__Testo di partenza__:
────────────────────────────────────────

Assegno di Maternità dei Comuni [2021]

Che cos’è

L’Assegno di Maternità di Base, anche detto “Assegno di Maternità dei Comuni”, è una prestazione assistenziale concessa dai Comuni e pagata dall’INPS ex art. 74 dlgs 26 marzo 2001, n. 51.

Chi può richiederlo

L’assegno può essere richiesto dalla madre del bimbo, in possesso dei seguenti requisiti all’atto della presentazione della domanda:

  • residenza nel territorio dello Stato al momento della nascita del bambino o al momento dell’ingresso in affidamento o in adozione nella propria famiglia anagrafica;
  • residenza nel Comune al momento della presentazione della domanda;
  • trovarsi in una delle seguenti condizioni:
    - cittadina italiana o di uno dei paesi dell’Unione Europea;
    - cittadina non comunitaria in possesso dello status di rifugiato politico o di protezione sussidiaria;
    - cittadina non comunitaria in possesso di regolare permesso di soggiorno di lungo periodo;
  • non aver superato il valore ISEE di riferimento per l’anno in corso;
  • il figlio, se non è nato in Italia o non è cittadino di uno stato dell’ Unione Europea, deve essere in possesso del permesso di soggiorno, ossia deve essere iscritto sul permesso di soggiorno di uno dei genitori;
  • la richiedente non deve avere alcuna copertura previdenziale oppure deve averla entro un determinato importo fissato annualmente. Inoltre non deve essere già beneficiaria di altro assegno di maternità INPS ai sensi della legge 23 dicembre 1999, n. 488.

────────────────────────────────────────

__Materiale fornito__:
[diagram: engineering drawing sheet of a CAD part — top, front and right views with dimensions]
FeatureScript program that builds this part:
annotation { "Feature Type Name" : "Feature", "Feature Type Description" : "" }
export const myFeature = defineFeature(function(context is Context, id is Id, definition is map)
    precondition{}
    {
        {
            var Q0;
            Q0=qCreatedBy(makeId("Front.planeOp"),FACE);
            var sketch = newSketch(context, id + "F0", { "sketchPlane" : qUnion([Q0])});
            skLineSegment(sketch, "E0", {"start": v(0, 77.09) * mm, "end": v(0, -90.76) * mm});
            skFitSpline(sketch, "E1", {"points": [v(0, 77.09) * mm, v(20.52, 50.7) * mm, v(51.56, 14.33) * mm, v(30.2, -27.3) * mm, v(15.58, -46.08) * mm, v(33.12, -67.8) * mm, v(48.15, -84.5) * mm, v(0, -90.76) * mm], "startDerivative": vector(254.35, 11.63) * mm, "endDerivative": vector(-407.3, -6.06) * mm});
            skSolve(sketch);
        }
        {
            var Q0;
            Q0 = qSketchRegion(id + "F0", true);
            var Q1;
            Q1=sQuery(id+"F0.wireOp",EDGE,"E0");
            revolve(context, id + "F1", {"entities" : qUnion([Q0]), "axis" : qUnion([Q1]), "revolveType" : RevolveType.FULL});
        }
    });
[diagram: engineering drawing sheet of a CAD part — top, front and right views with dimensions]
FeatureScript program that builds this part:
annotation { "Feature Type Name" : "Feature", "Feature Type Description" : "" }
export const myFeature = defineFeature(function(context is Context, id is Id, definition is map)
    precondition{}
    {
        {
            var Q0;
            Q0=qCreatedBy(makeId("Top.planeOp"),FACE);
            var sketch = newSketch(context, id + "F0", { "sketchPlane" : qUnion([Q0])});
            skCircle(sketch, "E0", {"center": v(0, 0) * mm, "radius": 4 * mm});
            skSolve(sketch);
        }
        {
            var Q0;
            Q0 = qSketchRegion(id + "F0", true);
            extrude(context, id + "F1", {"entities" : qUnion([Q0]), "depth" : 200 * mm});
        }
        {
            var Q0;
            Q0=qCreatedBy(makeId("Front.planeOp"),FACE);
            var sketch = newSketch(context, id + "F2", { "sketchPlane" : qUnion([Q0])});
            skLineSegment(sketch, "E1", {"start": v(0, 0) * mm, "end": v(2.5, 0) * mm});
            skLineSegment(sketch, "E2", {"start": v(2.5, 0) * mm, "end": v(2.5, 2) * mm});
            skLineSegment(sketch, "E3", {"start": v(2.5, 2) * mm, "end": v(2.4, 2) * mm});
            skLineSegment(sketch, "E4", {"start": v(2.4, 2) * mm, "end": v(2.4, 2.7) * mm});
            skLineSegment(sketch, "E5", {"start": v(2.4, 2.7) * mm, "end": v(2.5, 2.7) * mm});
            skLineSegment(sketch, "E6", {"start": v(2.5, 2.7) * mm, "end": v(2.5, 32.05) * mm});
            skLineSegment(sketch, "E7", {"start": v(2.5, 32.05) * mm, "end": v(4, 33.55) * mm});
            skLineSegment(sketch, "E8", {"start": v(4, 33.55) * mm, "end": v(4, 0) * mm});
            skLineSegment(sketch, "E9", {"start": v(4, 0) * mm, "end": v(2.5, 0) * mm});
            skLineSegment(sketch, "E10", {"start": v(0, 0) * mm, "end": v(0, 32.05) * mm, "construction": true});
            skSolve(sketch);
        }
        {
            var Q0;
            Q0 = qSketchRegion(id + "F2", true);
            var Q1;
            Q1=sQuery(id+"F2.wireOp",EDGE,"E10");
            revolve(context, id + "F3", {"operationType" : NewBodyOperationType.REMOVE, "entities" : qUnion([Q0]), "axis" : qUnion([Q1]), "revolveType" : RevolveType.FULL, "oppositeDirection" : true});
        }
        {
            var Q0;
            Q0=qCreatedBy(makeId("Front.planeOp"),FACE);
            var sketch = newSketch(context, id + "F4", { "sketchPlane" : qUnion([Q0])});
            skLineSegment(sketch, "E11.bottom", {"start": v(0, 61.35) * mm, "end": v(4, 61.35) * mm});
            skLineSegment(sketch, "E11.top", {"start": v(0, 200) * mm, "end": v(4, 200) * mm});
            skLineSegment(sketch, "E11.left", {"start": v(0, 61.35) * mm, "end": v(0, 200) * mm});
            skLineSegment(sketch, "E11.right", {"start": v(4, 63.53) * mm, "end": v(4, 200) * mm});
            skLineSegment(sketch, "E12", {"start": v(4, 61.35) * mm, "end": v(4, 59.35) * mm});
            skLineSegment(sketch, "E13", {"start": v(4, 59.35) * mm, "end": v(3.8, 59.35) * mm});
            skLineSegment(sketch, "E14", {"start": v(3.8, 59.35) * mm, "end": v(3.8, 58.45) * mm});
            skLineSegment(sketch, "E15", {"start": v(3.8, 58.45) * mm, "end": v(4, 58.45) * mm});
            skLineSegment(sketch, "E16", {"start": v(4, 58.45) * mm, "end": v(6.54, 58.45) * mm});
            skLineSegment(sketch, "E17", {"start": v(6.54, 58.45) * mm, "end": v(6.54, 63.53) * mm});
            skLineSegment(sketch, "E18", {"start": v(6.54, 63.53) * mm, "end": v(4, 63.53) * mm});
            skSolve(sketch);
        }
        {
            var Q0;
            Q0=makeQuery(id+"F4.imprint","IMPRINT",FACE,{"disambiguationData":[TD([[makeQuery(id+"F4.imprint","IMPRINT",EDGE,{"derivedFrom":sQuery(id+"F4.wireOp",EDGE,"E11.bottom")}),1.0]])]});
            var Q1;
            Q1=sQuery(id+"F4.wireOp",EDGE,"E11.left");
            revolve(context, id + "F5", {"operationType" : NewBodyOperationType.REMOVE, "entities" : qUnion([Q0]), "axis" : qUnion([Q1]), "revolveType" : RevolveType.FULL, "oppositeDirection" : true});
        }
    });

────────────────────────────────────────

__Cosa fare__:
Riscrivi il passo del testo sull'Assegno di Maternità dei Comuni da "L’Assegno di Maternità" fino a "2001, n. 51." compreso, sostituendo "prestazione assistenziale" con "misura di sostegno".

__Risposta__:
L’Assegno di Maternità di Base, anche detto “Assegno di Maternità dei Comuni”, è una misura di sostegno concessa dai Comuni e pagata dall’INPS ex art. 74 dlgs 26 marzo 2001, n. 51.